La rentabilité de l’exploitation du gaz de schiste n’est pas prouvée.
jeudi 6 décembre 2012, par
En plus de ses émissions de gaz à effet de serre et des risques de pollution qu’il pose, le shale gaz, ou gaz de schiste, a-t-il vraiment prouvé sa rentabilité ? Ou bien va-t-on vers des « affaires environnementales » dignes du scandale Enron ? La question se pose quand au moins un gazier -l’Américain Chesapeake Energy- vend « cash » de l’énergie qui n’est pas encore produite… et la classe ensuite dans ses stocks. Rêve ou cauchemar ?
Apocalypse environnemental, Eldorado énergétique… Les feuilletons à rebondissements du gaz de schiste s’accumulent comme autant d’illustrations de notre addiction aux énergies fossiles, de notre "schizophrénie" commune : nous savons que les gaz à effet de serre posent un vrai gros problème mais nous continuons à les sortir de terre frénétiquement, imaginant même qu’ils pourraient nous sauver. Même Michel Rocard, « ambassadeur des pôles » et chantre de la taxe carbone (avortée), voit dans la France, « bénie des dieux », le « Qatar » des hydrocarbures de schiste. Des hydrocarbures dont, selon lui, on aurait bien tort de se passer.
Ah ces hydrocarbures « non conventionnels » ! A défaut de clarifier la question énergétique, ils ont au moins le mérite de mettre un peu tout le monde devant sa réalité : les pétroliers et gaziers devant la raréfaction des ressources conventionnelles qu’ils exploitent, les politiques face à leur manque de « croissance », Michel Rocard devant sa « conscience » écolo…
Pour y comprendre quelque chose, remontons à la source : pourquoi le gaz de schiste (ou gaz de shale, shale gaz), hier illustre inconnu, est devenu aujourd’hui incontournable ? Parce qu’on l’a simplement découvert, telle une providentielle nouvelle source d’énergie ? Non. Le gaz, et le pétrole de schiste, doivent leur importance actuelle à la raréfaction du gaz et du pétrole conventionnels.

* [TRAVAIL DEMANDÉ]
**1)** Répondez à ces questions sur l'article consacré au gaz de schiste :
(a) Quel gazier américain vend « cash » de l'énergie qui n'est pas encore produite ?
(b) À quel pays Michel Rocard compare-t-il la France ?
(c) À quoi le gaz et le pétrole de schiste doivent-ils leur importance actuelle ?
**2)** Poursuivez l'article sur le gaz de schiste à partir de sa dernière phrase.

(Éléments issus d'une source de données)
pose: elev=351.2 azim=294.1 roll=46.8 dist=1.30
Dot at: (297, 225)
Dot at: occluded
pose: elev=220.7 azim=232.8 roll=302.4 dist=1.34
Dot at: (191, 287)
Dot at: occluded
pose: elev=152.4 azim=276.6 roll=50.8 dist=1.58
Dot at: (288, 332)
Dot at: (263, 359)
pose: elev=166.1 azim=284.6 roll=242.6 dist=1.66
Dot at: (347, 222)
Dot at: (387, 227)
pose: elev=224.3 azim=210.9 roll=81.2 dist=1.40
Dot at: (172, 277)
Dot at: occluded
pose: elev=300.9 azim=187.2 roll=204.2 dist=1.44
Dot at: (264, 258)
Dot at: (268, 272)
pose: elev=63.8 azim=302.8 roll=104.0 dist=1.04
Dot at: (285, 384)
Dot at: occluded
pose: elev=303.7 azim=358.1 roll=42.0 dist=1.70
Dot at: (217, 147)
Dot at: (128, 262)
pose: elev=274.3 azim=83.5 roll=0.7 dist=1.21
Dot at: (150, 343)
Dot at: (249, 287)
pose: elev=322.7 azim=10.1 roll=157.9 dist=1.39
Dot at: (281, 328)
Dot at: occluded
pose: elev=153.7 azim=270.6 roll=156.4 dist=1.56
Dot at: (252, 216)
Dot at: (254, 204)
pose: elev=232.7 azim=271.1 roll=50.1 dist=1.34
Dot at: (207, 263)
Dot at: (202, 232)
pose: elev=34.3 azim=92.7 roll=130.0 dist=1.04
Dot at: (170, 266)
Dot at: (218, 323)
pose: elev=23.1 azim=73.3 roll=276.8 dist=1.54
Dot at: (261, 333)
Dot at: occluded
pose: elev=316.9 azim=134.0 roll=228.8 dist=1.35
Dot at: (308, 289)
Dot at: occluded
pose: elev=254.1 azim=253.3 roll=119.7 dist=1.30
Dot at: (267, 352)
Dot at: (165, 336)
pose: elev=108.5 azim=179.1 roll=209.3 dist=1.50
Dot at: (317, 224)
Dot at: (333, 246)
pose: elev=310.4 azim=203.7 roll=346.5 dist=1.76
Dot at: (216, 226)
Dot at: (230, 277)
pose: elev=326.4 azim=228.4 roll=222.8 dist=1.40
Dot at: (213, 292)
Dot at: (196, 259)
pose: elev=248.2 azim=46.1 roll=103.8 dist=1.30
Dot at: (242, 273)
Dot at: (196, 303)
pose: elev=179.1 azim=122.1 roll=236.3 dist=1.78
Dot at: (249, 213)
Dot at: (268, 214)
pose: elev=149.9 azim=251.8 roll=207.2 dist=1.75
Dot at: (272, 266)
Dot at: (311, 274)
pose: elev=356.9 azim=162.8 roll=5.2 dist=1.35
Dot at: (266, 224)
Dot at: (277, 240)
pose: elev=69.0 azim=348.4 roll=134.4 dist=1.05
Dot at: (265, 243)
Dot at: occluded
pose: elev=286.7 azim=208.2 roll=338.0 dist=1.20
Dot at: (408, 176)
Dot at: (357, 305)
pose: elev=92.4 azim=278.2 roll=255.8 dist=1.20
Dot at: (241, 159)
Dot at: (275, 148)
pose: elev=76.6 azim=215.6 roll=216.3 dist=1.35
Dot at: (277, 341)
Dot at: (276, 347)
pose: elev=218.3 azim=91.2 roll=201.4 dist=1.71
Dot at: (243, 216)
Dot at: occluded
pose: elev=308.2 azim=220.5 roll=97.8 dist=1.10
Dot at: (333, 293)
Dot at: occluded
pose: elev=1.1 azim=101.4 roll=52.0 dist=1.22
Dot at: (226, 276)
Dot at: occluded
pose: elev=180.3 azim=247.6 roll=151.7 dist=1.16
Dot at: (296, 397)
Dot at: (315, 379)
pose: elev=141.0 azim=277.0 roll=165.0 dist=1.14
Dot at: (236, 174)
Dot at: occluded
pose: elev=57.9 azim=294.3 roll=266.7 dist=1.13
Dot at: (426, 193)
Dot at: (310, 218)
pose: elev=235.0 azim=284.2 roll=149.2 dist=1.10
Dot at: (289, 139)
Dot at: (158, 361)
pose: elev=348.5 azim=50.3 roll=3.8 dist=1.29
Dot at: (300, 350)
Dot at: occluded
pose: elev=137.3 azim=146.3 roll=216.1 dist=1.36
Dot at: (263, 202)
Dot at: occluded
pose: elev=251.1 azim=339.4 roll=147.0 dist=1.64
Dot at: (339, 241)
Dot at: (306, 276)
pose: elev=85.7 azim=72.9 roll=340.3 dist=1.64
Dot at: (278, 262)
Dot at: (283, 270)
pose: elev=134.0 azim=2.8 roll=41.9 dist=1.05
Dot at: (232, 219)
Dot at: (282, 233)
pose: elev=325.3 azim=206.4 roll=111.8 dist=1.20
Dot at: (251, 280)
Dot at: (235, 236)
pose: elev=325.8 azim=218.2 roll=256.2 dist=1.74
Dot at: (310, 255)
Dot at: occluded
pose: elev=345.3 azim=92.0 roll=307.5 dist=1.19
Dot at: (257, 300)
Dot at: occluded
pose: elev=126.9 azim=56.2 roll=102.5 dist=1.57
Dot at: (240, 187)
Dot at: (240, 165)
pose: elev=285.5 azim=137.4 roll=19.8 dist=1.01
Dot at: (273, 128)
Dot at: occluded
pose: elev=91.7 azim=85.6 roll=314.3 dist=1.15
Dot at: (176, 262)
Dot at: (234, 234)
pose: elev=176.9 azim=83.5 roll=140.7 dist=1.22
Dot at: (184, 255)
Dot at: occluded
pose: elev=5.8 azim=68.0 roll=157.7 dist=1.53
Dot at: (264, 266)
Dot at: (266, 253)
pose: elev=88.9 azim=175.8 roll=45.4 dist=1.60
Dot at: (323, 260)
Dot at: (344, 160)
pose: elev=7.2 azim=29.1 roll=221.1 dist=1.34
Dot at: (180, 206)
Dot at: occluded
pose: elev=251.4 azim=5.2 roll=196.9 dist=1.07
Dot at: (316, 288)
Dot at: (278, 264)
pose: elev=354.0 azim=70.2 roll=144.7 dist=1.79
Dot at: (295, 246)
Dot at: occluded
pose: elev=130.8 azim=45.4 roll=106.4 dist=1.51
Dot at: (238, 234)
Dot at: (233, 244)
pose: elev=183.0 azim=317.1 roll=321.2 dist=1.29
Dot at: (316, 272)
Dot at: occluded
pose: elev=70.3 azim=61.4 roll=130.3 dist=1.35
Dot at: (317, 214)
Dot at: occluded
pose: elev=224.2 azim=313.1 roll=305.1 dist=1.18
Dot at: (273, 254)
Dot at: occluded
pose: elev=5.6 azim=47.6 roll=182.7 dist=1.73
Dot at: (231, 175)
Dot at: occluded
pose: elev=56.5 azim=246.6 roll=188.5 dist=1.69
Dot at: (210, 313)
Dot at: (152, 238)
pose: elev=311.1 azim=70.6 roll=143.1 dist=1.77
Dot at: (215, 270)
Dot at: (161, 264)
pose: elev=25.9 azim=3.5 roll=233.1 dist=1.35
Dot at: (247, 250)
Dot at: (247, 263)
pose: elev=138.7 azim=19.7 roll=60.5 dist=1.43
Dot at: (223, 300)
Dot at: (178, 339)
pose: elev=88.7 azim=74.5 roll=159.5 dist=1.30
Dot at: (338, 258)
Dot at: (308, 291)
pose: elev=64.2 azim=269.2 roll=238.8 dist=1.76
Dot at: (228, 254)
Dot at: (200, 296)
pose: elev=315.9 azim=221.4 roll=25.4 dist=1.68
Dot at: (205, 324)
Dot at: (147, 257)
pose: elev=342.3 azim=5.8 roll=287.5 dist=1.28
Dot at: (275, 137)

* [RÉPONSES PAR TÂCHE]
**1)**
(a) Chesapeake Energy.
(b) Au Qatar.
(c) À la raréfaction du gaz et du pétrole conventionnels.

**2)**
Sous le gaz de schiste, le pic
En effet, qu’est-ce qu’un hydrocarbure de schiste ? C’est un gaz ou un pétrole qui, contrairement aux hydrocarbures dits « conventionnels », est resté coincé dans la roche mère où il a été « fabriqué », parce que cette roche est bien imperméable. L’hydrocarbure conventionnel, lui, « remonte » vers la surface pour se retrouver à un moment prisonnier dans des poches. Il est très généralement plus aisé à extraire. Principe de facilité oblige et croissance des prix aidant, ce n’est que lorsque l’on a déjà bien pompé les composés liquides et gazeux les plus faciles à sortir de terre que l’on va s’intéresser aux plus délicats… En toute logique donc, si les gaz de schistes occupent désormais le devant de la scène régulièrement, c’est avant tout un signe de plus (au même titre que l’exploitation du off-shore profond) que l’on a passé un cap -ou plutôt un pic...- dans l’exploitation traditionnelle des énergies fossiles.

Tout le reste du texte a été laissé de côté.